SOURCE DOCUMENT
---
Professor Kopstein on Neighborliness and Pogroms

Question

Hi Michi,
An hour ago I sent Jeff—Professor Kopstein—an email with my objections to his thesis, and I referred to the Hebron massacre.
The guy immediately sat down to respond to what I wrote [in the meantime he has returned to California], and in his reply he clarified that he researched more than 2,000 communities in Poland and Ukraine, and found characteristics distinguishing events of pogroms from cases of solidarity.
Since he has family in Israel, he comes here from time to time, so I invited him to Nir David.
Tomorrow I intend to travel to the Technion, and I want to present there a logically illustrated explanation of a controversial issue in aviation. I also plan to present it to you, even though you deal not with aerodynamics but “only” with other areas of physics, as well as logic and philosophy, but I’ll do that on another day, God willing. Today I no longer have the energy for precise wording.
All the best and good night—if you read this tonight.

Answer

The claim that he studied many events does not necessarily say anything for our purposes. The question is whether this is a universal phenomenon, or whether one can say that in certain cultures it does not exist, or exists less. You could study hundreds of countries around the world and reach the conclusion that there are no dictatorships, no civil wars, and no terrorism. And yet if you look at the Arab world, you would reach different conclusions.

Discussion on Answer

Michi (2018-02-21)

I just now remembered my remarks about the Truth and Reconciliation Commissions in South Africa and the attempt to import that idea to our region. See what I wrote about it in Column 54 on my site.
---
SUPPLIED RECORDS
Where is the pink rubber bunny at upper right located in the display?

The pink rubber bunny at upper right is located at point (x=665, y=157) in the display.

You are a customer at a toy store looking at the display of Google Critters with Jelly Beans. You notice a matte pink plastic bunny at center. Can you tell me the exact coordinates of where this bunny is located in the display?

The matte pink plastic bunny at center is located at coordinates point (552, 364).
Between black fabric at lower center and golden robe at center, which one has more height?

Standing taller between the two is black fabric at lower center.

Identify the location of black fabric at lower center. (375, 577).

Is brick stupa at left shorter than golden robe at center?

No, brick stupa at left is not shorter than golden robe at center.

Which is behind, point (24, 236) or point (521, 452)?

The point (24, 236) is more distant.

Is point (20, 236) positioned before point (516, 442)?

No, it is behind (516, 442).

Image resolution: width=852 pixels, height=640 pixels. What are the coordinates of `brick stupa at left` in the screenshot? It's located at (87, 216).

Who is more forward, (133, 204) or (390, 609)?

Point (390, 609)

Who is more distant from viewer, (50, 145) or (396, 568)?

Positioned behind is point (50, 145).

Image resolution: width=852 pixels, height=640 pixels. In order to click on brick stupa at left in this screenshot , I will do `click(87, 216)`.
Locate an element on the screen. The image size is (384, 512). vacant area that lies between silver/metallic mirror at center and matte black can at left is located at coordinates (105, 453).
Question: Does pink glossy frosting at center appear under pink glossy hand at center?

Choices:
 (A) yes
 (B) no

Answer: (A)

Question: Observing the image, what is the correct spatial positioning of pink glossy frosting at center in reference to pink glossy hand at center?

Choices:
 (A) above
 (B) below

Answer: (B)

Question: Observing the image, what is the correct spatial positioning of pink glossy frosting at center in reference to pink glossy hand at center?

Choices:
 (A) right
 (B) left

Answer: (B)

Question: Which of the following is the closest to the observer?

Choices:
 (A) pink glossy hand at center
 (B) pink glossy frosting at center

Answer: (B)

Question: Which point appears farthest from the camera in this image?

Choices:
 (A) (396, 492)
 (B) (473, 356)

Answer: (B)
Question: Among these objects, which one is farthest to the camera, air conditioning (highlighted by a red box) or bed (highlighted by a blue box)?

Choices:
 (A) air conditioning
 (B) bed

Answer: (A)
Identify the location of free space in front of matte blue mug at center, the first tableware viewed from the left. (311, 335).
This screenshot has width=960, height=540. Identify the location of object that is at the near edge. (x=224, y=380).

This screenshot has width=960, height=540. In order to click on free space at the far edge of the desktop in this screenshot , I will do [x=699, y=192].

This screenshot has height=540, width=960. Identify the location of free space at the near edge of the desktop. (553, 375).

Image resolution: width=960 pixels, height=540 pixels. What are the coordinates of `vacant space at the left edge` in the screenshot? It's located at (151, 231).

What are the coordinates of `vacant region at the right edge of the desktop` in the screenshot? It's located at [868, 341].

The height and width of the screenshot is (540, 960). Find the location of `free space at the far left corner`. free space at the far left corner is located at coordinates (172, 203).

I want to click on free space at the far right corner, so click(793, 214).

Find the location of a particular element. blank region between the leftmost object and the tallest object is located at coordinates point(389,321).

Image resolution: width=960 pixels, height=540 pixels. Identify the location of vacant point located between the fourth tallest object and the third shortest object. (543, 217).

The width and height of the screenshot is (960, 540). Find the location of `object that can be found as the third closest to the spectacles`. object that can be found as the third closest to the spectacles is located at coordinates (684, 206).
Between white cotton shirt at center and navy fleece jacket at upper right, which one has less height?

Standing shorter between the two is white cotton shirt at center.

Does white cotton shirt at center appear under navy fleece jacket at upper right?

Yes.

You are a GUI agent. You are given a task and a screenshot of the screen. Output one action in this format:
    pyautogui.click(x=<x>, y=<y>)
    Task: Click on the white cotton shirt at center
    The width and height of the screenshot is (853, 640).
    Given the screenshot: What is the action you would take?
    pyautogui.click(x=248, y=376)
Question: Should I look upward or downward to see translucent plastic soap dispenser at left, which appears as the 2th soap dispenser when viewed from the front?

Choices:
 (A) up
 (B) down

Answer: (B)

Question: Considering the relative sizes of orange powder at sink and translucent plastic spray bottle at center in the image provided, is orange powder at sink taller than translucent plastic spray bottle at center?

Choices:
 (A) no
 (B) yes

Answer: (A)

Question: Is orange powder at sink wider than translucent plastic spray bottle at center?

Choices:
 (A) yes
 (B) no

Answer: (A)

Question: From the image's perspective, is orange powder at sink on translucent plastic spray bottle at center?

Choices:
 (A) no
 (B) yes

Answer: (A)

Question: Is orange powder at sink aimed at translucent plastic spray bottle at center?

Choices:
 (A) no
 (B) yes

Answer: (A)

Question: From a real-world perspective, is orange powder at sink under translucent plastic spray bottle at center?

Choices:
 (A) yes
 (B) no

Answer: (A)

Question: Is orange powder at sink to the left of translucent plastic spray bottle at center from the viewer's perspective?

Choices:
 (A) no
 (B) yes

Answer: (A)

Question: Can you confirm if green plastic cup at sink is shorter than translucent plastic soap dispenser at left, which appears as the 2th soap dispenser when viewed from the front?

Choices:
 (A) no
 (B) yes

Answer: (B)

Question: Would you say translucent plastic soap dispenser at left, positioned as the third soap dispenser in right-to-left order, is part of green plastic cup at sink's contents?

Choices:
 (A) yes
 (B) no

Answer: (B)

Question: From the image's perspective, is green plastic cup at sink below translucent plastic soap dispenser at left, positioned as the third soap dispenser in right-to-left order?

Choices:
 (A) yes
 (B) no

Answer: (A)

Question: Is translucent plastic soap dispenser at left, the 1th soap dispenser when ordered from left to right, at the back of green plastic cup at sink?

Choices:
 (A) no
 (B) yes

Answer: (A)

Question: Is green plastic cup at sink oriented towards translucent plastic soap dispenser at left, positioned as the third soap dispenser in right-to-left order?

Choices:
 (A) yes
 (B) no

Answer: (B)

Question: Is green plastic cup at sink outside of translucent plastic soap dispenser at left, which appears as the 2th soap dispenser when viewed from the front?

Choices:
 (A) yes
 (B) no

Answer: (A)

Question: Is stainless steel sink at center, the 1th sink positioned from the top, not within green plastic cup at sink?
---
DIRECTIVE 1
Duplicate the lines of the records, starting at the line that contains "Question: Which point" and stopping after the line that contains "Image resolution: width=960 pixels, height=540 pixels. Identify".
DIRECTIVE 2
Go on with the exchange about Professor Kopstein and pogroms, picking up after its final sentence.

EXPECTED OUTPUT 1
Question: Which point appears farthest from the camera in this image?

Choices:
 (A) (396, 492)
 (B) (473, 356)

Answer: (B)
Question: Among these objects, which one is farthest to the camera, air conditioning (highlighted by a red box) or bed (highlighted by a blue box)?

Choices:
 (A) air conditioning
 (B) bed

Answer: (A)
Identify the location of free space in front of matte blue mug at center, the first tableware viewed from the left. (311, 335).
This screenshot has width=960, height=540. Identify the location of object that is at the near edge. (x=224, y=380).

This screenshot has width=960, height=540. In order to click on free space at the far edge of the desktop in this screenshot , I will do [x=699, y=192].

This screenshot has height=540, width=960. Identify the location of free space at the near edge of the desktop. (553, 375).

Image resolution: width=960 pixels, height=540 pixels. What are the coordinates of `vacant space at the left edge` in the screenshot? It's located at (151, 231).

What are the coordinates of `vacant region at the right edge of the desktop` in the screenshot? It's located at [868, 341].

The height and width of the screenshot is (540, 960). Find the location of `free space at the far left corner`. free space at the far left corner is located at coordinates (172, 203).

I want to click on free space at the far right corner, so click(793, 214).

Find the location of a particular element. blank region between the leftmost object and the tallest object is located at coordinates point(389,321).

Image resolution: width=960 pixels, height=540 pixels. Identify the location of vacant point located between the fourth tallest object and the third shortest object. (543, 217).

EXPECTED OUTPUT 2
A. (2018-02-21)

Hi Michi,
Here, briefly, is the gist of Jeff Kopstein’s argument:
He studied 2,000 communities. According to him, in communities where the Jews were partners with the local non-Jews in political activity—voted for the same parties as the non-Jews and shared in the vision of building a new Poland or Ukraine—there were far fewer pogroms than in communities where Zionism was dominant. He did not address communities in which the Jews had no connection either to Polish nationalism or to Zionism, but were religious and tried to emigrate to America.
Have a pleasant day and all the best.

Michi (2018-02-21)

What does that prove? That if we give up our identity there will be less hatred? That if we give up our national identity and keep only a religious one there will be less hatred? And therefore? What does all this have to do with what is happening here now? That here too we should give up our identity and then the problems will be solved? Even if we weren’t here, they would be solved. And all this assumes that one can learn from the Ukrainians to the Arabs.